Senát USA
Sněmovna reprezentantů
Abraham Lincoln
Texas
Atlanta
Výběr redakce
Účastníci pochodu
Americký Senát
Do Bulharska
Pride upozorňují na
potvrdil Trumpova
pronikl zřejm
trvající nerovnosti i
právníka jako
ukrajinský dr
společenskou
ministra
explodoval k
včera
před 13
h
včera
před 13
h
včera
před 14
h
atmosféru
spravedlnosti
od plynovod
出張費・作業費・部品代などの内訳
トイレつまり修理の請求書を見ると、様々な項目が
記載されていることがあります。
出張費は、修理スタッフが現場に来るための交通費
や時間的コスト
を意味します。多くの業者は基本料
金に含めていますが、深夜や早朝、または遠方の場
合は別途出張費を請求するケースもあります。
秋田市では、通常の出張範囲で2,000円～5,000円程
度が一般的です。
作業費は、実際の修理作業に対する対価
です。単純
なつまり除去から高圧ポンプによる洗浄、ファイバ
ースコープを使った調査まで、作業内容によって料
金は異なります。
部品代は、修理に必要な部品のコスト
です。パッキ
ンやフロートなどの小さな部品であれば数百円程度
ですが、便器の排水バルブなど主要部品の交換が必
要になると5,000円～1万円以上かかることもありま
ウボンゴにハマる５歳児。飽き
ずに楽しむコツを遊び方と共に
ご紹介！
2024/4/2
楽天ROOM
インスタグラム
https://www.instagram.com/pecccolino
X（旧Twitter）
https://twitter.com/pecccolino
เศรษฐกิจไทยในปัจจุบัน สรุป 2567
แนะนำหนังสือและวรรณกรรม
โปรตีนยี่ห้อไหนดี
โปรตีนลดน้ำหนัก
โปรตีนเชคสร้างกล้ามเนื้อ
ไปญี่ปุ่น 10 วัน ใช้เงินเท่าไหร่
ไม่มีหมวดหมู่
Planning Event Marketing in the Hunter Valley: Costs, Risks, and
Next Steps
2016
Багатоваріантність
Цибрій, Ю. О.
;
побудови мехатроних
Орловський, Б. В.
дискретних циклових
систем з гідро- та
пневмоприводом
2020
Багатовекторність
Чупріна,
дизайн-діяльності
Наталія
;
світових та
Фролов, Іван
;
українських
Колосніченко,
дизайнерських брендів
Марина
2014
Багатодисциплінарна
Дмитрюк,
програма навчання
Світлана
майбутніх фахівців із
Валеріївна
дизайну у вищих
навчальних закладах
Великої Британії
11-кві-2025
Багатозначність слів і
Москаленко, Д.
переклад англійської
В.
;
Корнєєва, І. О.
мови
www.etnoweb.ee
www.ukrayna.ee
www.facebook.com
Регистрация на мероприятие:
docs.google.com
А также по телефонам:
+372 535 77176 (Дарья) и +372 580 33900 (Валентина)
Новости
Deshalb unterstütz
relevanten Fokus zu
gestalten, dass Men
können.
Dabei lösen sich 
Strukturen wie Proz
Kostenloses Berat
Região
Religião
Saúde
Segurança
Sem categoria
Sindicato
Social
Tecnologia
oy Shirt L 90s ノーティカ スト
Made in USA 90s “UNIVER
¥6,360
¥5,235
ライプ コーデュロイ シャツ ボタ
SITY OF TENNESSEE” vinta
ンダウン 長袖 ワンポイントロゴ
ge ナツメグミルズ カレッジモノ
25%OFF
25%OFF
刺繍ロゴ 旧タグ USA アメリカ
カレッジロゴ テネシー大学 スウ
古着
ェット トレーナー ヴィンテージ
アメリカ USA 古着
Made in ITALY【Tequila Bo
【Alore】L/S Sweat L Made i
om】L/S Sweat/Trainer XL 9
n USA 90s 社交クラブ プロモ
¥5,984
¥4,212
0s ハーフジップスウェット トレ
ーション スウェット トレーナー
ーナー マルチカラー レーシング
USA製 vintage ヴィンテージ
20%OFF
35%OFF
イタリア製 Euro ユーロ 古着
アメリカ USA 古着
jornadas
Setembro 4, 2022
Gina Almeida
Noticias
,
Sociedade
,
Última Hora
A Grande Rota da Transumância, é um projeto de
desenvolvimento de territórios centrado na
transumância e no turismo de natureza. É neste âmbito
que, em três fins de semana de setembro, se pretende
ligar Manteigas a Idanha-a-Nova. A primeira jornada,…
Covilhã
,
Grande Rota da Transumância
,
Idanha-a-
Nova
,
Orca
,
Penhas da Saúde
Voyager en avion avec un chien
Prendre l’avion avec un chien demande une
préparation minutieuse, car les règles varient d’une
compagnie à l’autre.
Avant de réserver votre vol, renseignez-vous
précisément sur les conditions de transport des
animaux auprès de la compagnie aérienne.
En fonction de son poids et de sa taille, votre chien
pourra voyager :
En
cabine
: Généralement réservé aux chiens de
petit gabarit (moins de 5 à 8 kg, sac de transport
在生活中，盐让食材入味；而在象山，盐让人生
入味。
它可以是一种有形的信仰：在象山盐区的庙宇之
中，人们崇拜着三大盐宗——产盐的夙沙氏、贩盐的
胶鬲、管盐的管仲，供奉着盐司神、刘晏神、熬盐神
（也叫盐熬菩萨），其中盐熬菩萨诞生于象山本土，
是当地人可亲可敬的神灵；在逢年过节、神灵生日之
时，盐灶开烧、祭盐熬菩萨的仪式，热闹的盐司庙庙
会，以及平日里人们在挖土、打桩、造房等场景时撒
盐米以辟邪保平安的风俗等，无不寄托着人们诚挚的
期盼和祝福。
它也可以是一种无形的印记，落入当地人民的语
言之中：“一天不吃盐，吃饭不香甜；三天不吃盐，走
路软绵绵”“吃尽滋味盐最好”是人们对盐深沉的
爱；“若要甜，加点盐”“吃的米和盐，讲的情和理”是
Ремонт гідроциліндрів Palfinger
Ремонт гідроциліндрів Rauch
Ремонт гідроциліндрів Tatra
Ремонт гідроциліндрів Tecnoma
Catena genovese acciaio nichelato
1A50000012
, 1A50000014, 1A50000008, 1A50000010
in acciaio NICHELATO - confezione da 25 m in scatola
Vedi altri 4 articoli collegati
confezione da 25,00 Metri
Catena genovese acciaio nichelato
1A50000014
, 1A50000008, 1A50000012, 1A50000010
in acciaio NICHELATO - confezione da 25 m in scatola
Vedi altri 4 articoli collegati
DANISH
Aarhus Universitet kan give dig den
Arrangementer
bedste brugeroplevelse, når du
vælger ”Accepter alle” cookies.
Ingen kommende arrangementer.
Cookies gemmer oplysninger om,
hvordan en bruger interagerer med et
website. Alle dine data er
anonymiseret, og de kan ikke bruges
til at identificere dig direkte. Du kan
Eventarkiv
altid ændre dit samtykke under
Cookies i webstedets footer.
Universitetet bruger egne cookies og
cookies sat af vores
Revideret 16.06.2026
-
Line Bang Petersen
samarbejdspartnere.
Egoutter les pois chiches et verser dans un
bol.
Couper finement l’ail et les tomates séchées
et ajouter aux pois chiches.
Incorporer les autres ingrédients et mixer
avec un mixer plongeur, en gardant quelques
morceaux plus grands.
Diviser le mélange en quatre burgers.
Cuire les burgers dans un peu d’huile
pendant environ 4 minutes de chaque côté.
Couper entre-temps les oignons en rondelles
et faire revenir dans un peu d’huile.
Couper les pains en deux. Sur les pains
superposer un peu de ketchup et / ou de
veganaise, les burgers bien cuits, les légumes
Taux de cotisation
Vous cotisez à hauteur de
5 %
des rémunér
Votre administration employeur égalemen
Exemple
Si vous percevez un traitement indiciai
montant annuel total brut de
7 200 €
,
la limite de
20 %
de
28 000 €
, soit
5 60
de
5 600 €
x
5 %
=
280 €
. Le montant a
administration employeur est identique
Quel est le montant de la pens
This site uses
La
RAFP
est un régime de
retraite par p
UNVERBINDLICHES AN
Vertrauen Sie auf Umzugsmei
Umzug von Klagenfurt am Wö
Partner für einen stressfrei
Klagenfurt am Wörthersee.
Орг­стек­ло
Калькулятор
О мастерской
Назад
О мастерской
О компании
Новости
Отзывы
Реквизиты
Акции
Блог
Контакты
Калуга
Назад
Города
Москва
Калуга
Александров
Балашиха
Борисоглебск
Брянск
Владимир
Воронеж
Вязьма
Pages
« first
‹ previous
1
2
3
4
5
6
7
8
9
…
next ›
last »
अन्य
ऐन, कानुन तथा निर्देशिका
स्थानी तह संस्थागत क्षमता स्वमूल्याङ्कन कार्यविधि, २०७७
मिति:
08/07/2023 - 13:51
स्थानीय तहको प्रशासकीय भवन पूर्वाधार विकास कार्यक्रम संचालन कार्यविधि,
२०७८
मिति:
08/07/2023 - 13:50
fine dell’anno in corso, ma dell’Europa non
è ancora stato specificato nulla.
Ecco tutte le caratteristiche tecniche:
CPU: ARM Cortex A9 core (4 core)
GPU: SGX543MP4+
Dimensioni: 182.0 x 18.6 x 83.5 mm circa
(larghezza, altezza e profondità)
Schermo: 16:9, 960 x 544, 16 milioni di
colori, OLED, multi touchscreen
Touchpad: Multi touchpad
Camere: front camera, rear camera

- _YOUR TASK_
Look through the entries and return each line that has the word "ヴィンテージ" in it.

- _EXERCISE SOLUTION_
ェット トレーナー ヴィンテージ
USA製 vintage ヴィンテージ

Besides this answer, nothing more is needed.